## Exercises
**1)** In the booster article, reproduce the part that opens with the words containing "CDC Director Rochelle" and closes with "Pfizer COVID-19 vaccine.", substituting "clotting disorders" for "blood clotting".
**2)** Answer these from the booster article:
(a) What was the Advisory Committee on Immunization Practices' vote count?
(b) Who is the CDC Director?
(c) What was the VAERS reporting rate for the Johnson & Johnson vaccine?
**3)** Please carry on the article about the CDC panel's booster vote from where it stops.

A panel of health advisors to the Centers for Disease Control and Prevention voted Thursday unanimously that adults seeking boosters should go with Pfizer-BioNTech or Moderna vaccine rather than Johnson & Johnson vaccine.
The Advisory Committee on Immunization Practices voted 15-0 that the mRNA vaccines are “preferred” to the J&J vaccine because they’re the safest and most effective vaccines.
CDC Director Rochelle Walensky is expected to decide whether to adopt the panel’s advice as agency policy later today.
Johnson & Johnson’s COVID-19 vaccine has been linked to rare forms of blood clotting.
Researchers with the CDC last month found people who got the Johnson & Johnson (J&J) shot were more likely to experience the syndrome when compared to people who got a Moderna or Pfizer COVID-19 vaccine.
The reporting rate to the Vaccine Adverse Event Reporting System (VAERS), a system run by the CDC and the FDA, was 3.55 per million doses administered for the Johnson & Johnson vaccine, compared to 0.0057 per million doses administered after one of the other vaccines.

[Saved data entries]
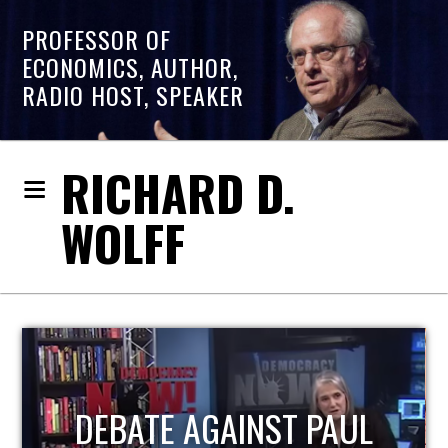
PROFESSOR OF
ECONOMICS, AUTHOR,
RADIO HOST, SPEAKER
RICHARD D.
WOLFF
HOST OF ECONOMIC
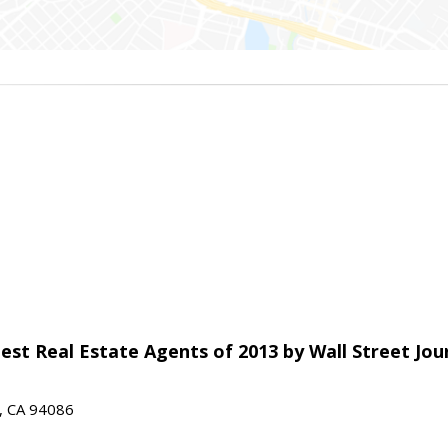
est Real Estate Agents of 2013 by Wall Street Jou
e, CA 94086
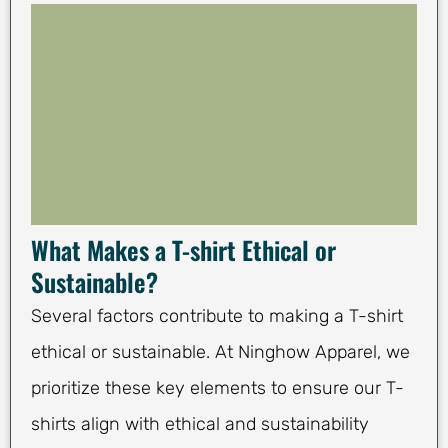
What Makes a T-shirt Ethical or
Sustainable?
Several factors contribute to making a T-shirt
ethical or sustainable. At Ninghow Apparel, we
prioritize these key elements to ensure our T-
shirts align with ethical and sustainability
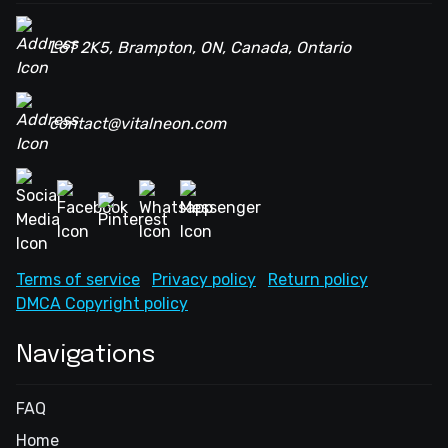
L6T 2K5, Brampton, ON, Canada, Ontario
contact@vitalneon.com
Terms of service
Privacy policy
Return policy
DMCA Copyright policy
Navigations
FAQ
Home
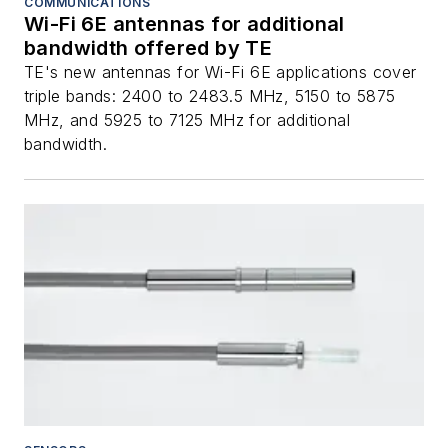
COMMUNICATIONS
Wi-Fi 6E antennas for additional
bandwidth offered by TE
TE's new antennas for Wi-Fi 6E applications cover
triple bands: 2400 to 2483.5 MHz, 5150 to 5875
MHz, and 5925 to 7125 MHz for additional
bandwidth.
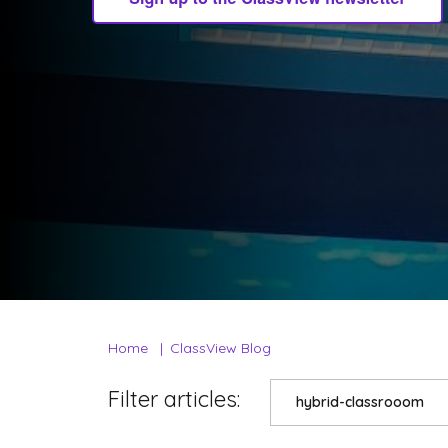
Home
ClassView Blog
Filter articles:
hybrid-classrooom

## Answers in order
**1)**
CDC Director Rochelle Walensky is expected to decide whether to adopt the panel’s advice as agency policy later today.
Johnson & Johnson’s COVID-19 vaccine has been linked to rare forms of clotting disorders.
Researchers with the CDC last month found people who got the Johnson & Johnson (J&J) shot were more likely to experience the syndrome when compared to people who got a Moderna or Pfizer COVID-19 vaccine.

**2)**
(a) 15-0
(b) Rochelle Walensky
(c) 3.55 per million doses administered

**3)**
The rate was the highest among women aged 30 to 39.
Dr. Naomi Wolf, a Rhodes Scholar and former Clinton Administration advisor, joined Steve Bannon on The War Room to explain why: The NIAID doesn’t hold the patents of the J&J vaccine.1
Naomi Wolf: Moderna and Pfizer have been trying to sideline Johnson&Johnson partly because as Rob Kennedy will tell you, the stakeholders at the NIAID don’t have a patent on and don’t make money on the J&J vaccine. So they want it out of the marketplace. It’s not the first time they’ve said, “Oh that bad J&J vaccine.” …Anyone who’s looked at VAERS and saw the thousands of blood clots and thrombotic events, strokes, thrombotic events, for Pfizer and Moderna as well as J&J, knows this is absolute ludicrisy.